_Action item A_: In the coverage documentation, which file formats can the route import feature load?
_Action item B_: Please continue the coverage documentation from the point where it stops.

_Document text_:
- Opening Delimiter -

In the “Coverage Metrics” window you can click on the “Download Coverage Metrics Report” icon Download Coverage Metrics Report icon to obtain a report from your calculations. This is a txt file with information:

Location Coverage Metrics Report
Thu Apr 06 2023 12:56:54 GMT+0100 (British Summer Time)
Cloud-RF

NORTH DISTRICT: 4/10 (40%)
WEST DISTRICT: 3/10 (30%)
SOUTH DISTRICT: 2/10 (20%)
EAST DISTRICT: 4/10 (40%)

TOTAL COVERAGE: 13/40 (33%)

Layers:
0406125414_My_Site
0406125639_My_Site
0406125642_My_Site
0406125645_My_Site
0406125651_My_Site

Import a KML route

The route import feature lets you load a KML or KMZ polyline describing a route for analysis. This is a more advanced and powerful alternative to the “route analysis” tool which is only a freehand “quick look” against the start position.

Load in the KML to render it on the map and then create or reload a heatmap layer. This layer can be either an “area” calculation or a multisite heatmap using the MANET tool.

KML route

Multiple layers can be added to the map for analysis. When a layer is removed, it is updated.

- Closing Delimiter -

_Dataset content_:

- Opening Delimiter -

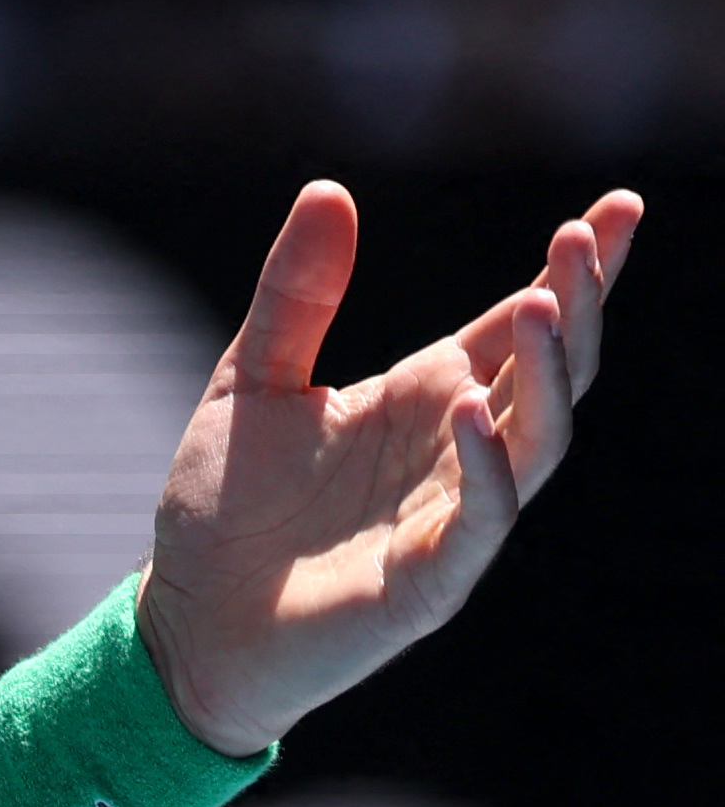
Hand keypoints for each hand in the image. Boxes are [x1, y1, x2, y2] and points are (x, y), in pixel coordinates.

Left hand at [139, 184, 641, 754]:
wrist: (187, 618)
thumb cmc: (226, 504)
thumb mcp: (251, 379)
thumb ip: (293, 294)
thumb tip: (328, 188)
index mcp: (429, 394)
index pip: (522, 323)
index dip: (574, 270)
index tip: (619, 206)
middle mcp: (459, 447)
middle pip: (550, 370)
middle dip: (578, 305)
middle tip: (585, 235)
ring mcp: (455, 513)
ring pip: (539, 438)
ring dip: (547, 374)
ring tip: (543, 306)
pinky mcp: (431, 579)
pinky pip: (483, 520)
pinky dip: (487, 470)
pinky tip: (474, 418)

- Closing Delimiter -

_Response A_: KML or KMZ

_Response B_:
Note that clearing the map at this point will also clear the route so use the layer manager instead to hide layers.

KML route analysis

The MANET tool, when used in conjunction with route analysis will update the coverage statistics after every change.

KML route analysis with MANET

MANET Tool (A list of network nodes)

If you select “MANET Tool” from the “Purpose” dropdown then this can be used to import points for use with the MANET tool (GPU required). This is useful when you wish to use the MANET tool but don’t want to have to keep redrawing markers at the same locations if you want to test different profiles for example.

Please note that when you upload your file using “MANET Tool”, each point in your uploaded file will be applied with the same values that you currently have set for your settings.

After you submit your uploaded file a MANET calculation will be fired off immediately using your settings and preferences.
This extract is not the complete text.